Tuesday, July 27, 2010

De Lua.

A casa se esvaziou e com ela a minha cabeça. Trabalhei, inspecionei, me emocionei e depois entrei numa espécie de limbo, como se a vida tivesse parado. Resultado, esqueci. Esqueci compromissos, esqueci o que tinha que fazer, esqueci onde coloquei os achados, esqueci de olhar, esqueci. Por isso não fui ao concerto, não fui ao lançamento, coisas que estavam marcadas na agenda. Por isso não escrevi no blog esta semana. Por isso fiz coisas inesperadas. Revi ballets, fui ao teatro, encontrei amigas que moram em outro país… Mas tudo me parece feito por uma outra pessoa, não pela Lúcia certinha que sou. Procuro me centrar, de novo. Me reencontrar. Me organizar.
Em primeiro lugar, dirijo-me logo à T.T., que tem sido assídua em suas leituras: Achei fotos nossas: você, papai e eu. Achei e já perdi de novo, guardadas que foram num cantinho de meu quarto de guardados. Mas em agosto, depois da Flip, pretendo arrumar tudo aquilo e aí te chamo para vermos as fotos juntas, sim?
Depois converso (virtualmente, como sempre) com os leitores. Como a T.T. tem lido posts antigos e comentado, sou obrigada a revisitá-los. Então me surpreendo, acho que a qualidade das coisas que postava era melhor antigamente. Agora tenho sido tão banal… falo de mim e das pequenas misérias cotidianas, coisas absolutamente sem graça. Peço desculpas a todos. Minha intenção é melhorar. Depois de hoje tentarei voltar a ser um pouco mais interessante. Vou procurar comentar as coisas que alimentam meu espírito e não as banalidades que preenchem meus dias.

_Exercícios propostos_:
1. Responda com base na postagem:
(a) A que compromissos marcados na agenda a autora deixou de ir?
(b) Quem aparece nas fotos que ela achou?
(c) Quando ela pretende arrumar o quarto de guardados?
2. Altere o trecho da postagem entre "Em primeiro lugar, dirijo-me" e "fotos juntas, sim?", inclusive, trocando "agosto" por "setembro".

_Amostra de dados_:
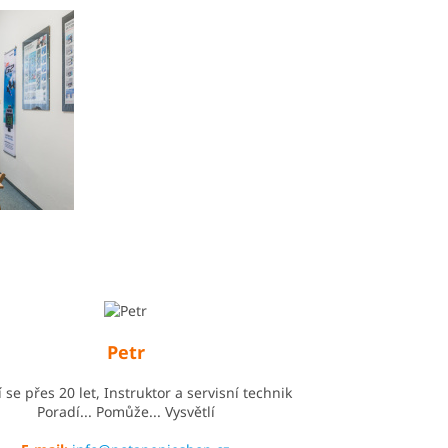
Petr
 se přes 20 let, Instruktor a servisní technik
Poradí... Pomůže... Vysvětlí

_Respostas dos exercícios_:
1.
(a) Ao concerto e ao lançamento.
(b) A T.T., o papai e a própria Lúcia.
(c) Em agosto, depois da Flip.

2.
Em primeiro lugar, dirijo-me logo à T.T., que tem sido assídua em suas leituras: Achei fotos nossas: você, papai e eu. Achei e já perdi de novo, guardadas que foram num cantinho de meu quarto de guardados. Mas em setembro, depois da Flip, pretendo arrumar tudo aquilo e aí te chamo para vermos as fotos juntas, sim?